[Data records]
————
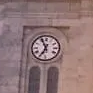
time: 6:55
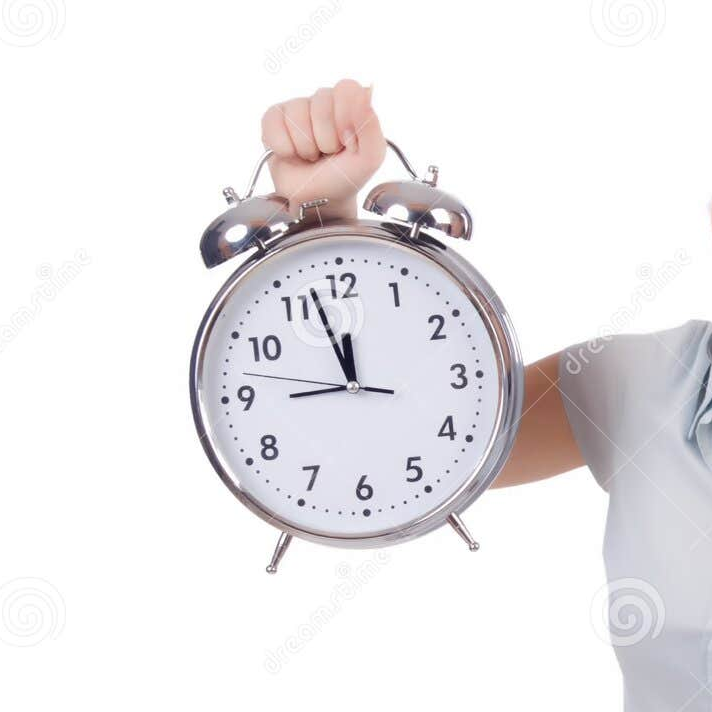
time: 8:57
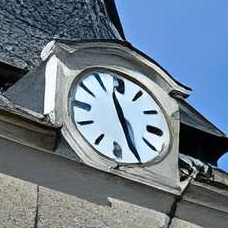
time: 11:26
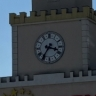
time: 3:35
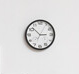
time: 2:52
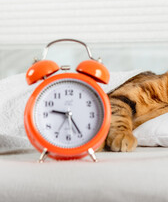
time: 9:24
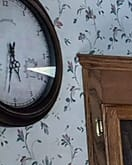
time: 5:32
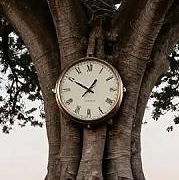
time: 12:49
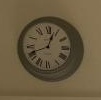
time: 12:41
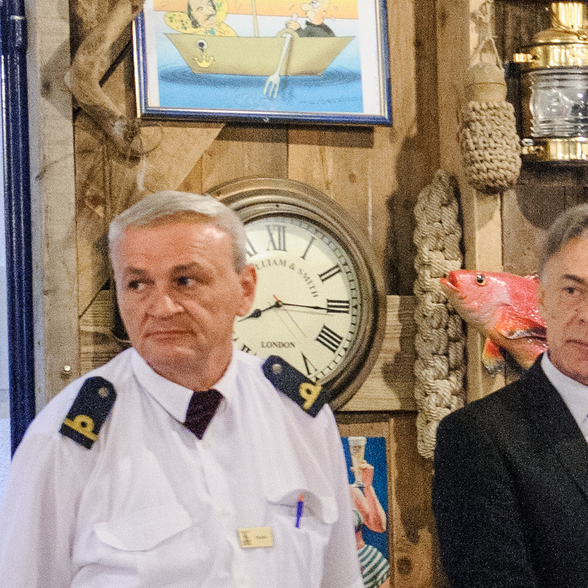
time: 8:15
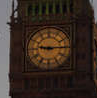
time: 9:14
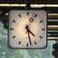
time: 4:28
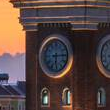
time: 6:14
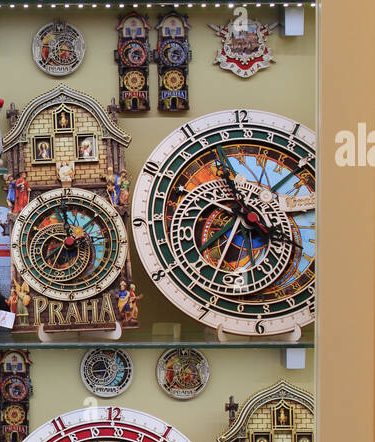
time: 3:34
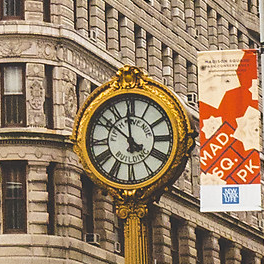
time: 11:51
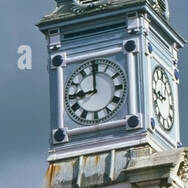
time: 8:59
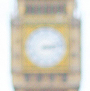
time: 3:13
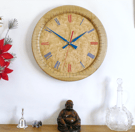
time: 1:50
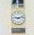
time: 9:12
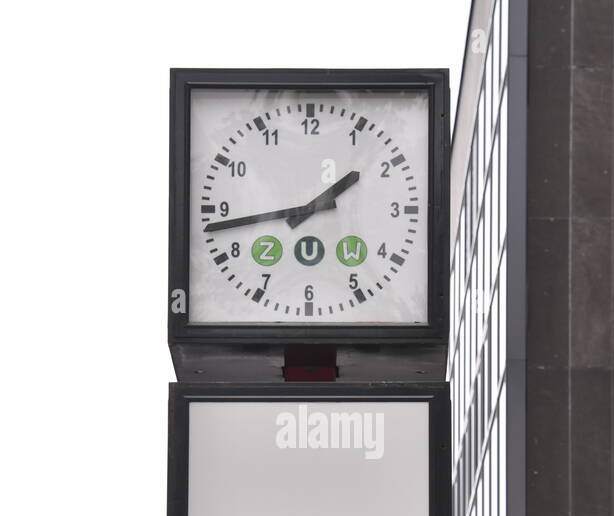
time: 1:43
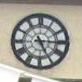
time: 5:14
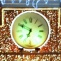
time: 6:49
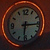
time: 6:15
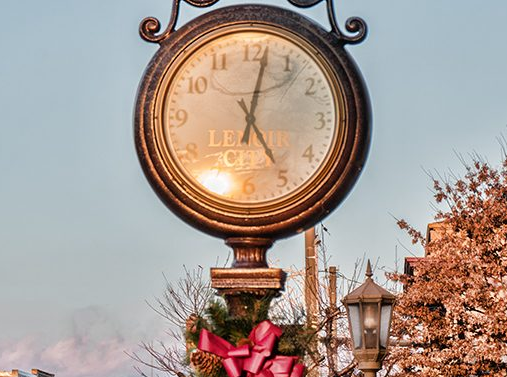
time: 5:02
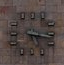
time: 5:16
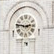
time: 2:46
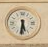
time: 5:31
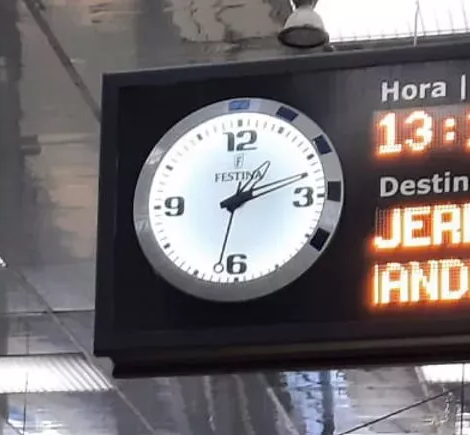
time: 1:11
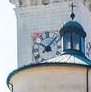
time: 10:07
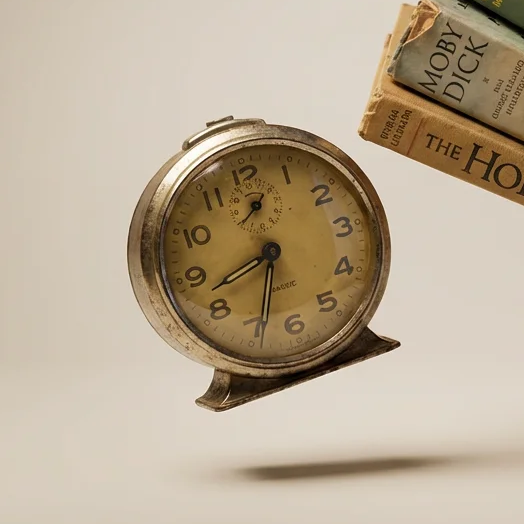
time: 8:33
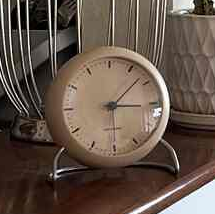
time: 3:08
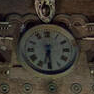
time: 6:29
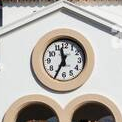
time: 11:34
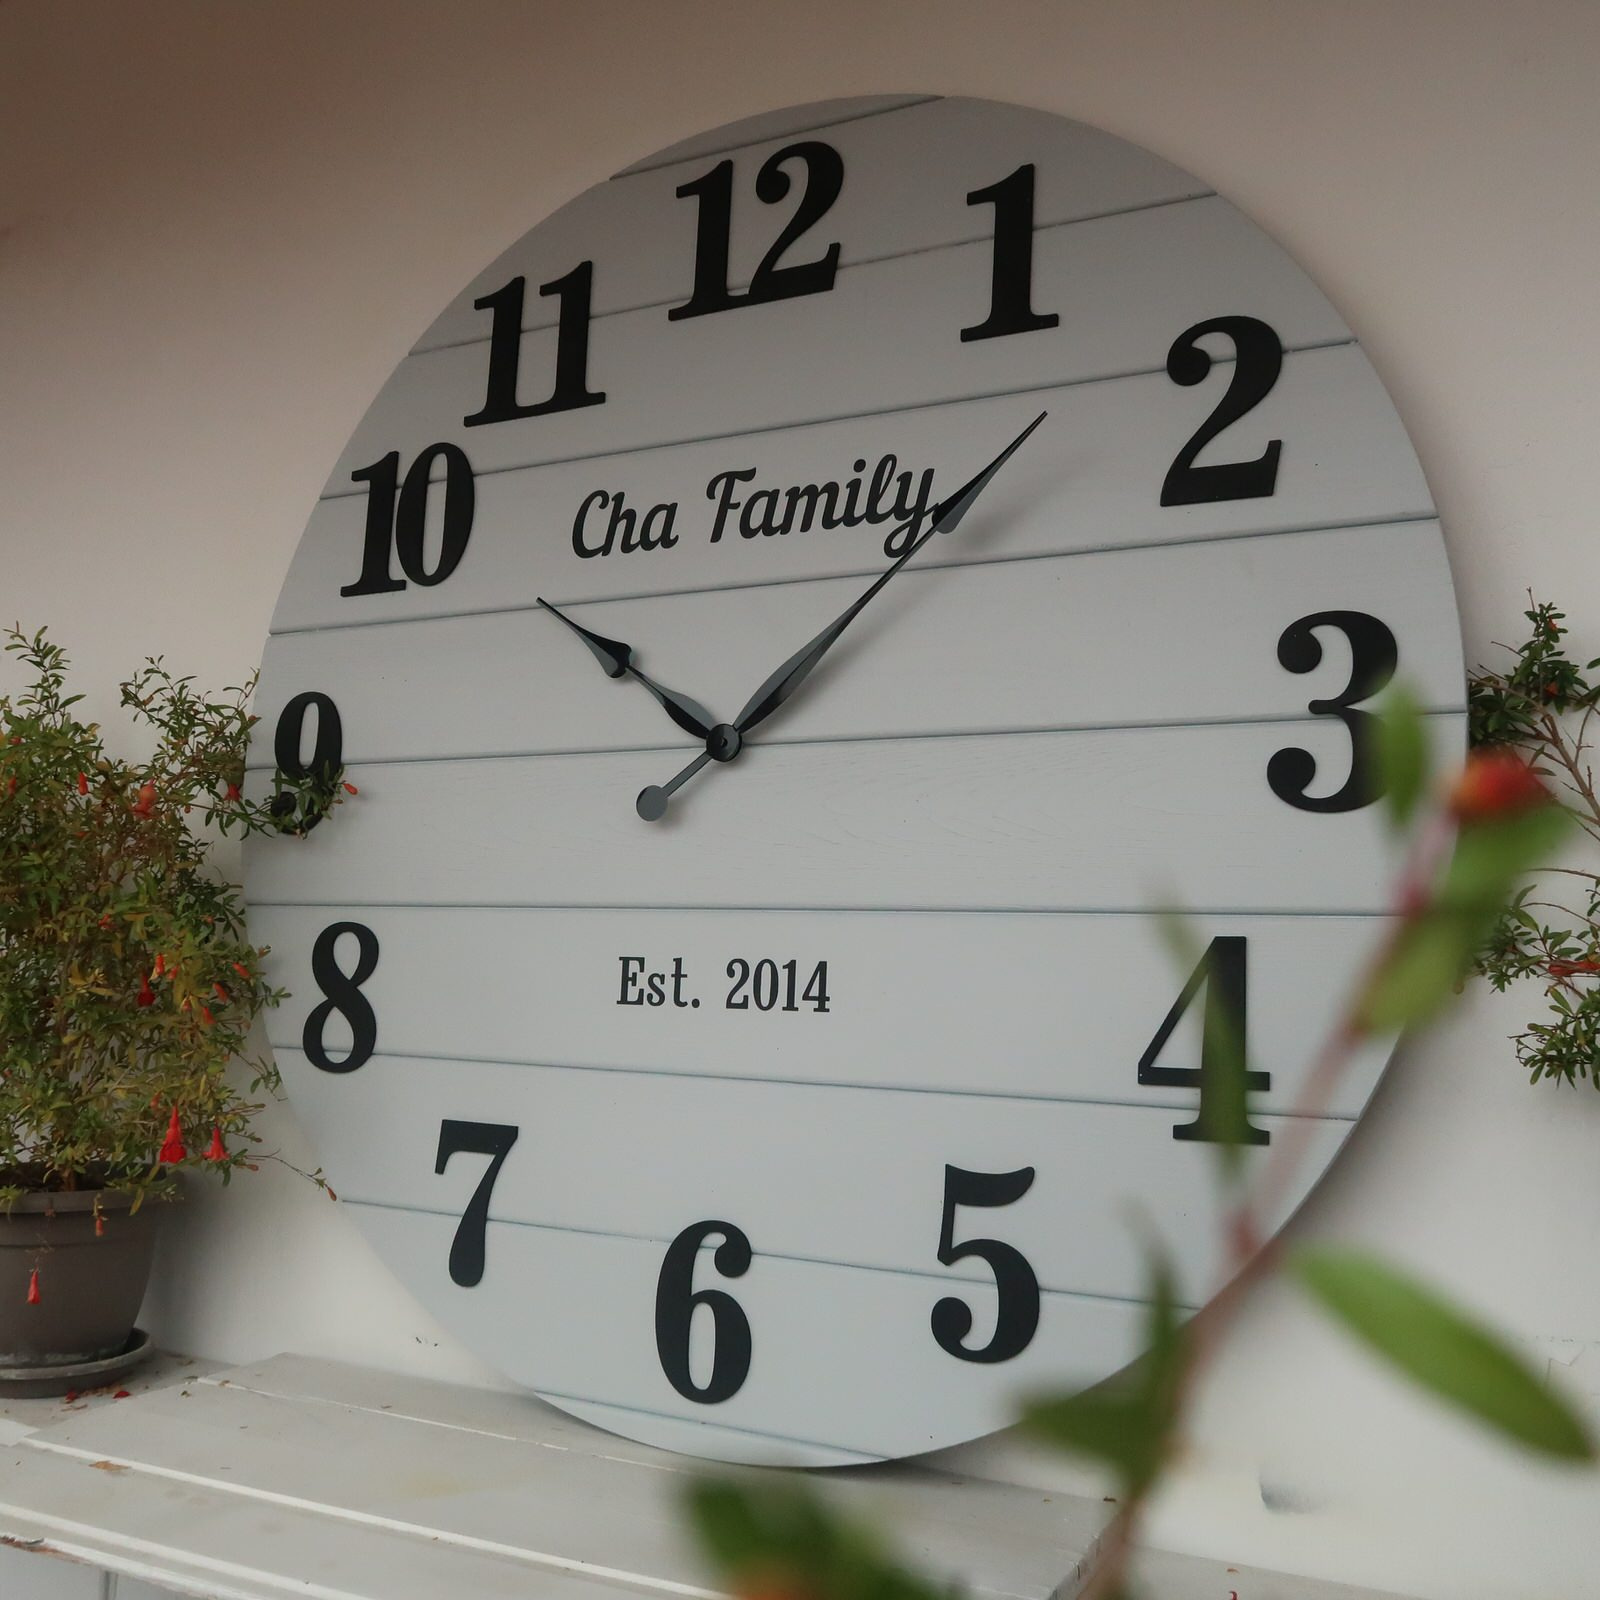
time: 10:07
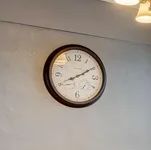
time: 8:09
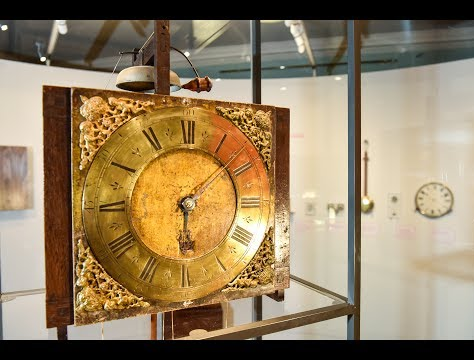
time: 6:08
————
== JOB ==
Format the listing above as a JSON list of strings, one string per line, with blank lines omitted and the pictures left out.

== RESULT BELOW ==
[
  "time: 6:55",
  "time: 8:57",
  "time: 11:26",
  "time: 3:35",
  "time: 2:52",
  "time: 9:24",
  "time: 5:32",
  "time: 12:49",
  "time: 12:41",
  "time: 8:15",
  "time: 9:14",
  "time: 4:28",
  "time: 6:14",
  "time: 3:34",
  "time: 11:51",
  "time: 8:59",
  "time: 3:13",
  "time: 1:50",
  "time: 9:12",
  "time: 1:43",
  "time: 5:14",
  "time: 6:49",
  "time: 6:15",
  "time: 5:02",
  "time: 5:16",
  "time: 2:46",
  "time: 5:31",
  "time: 1:11",
  "time: 10:07",
  "time: 8:33",
  "time: 3:08",
  "time: 6:29",
  "time: 11:34",
  "time: 10:07",
  "time: 8:09",
  "time: 6:08"
]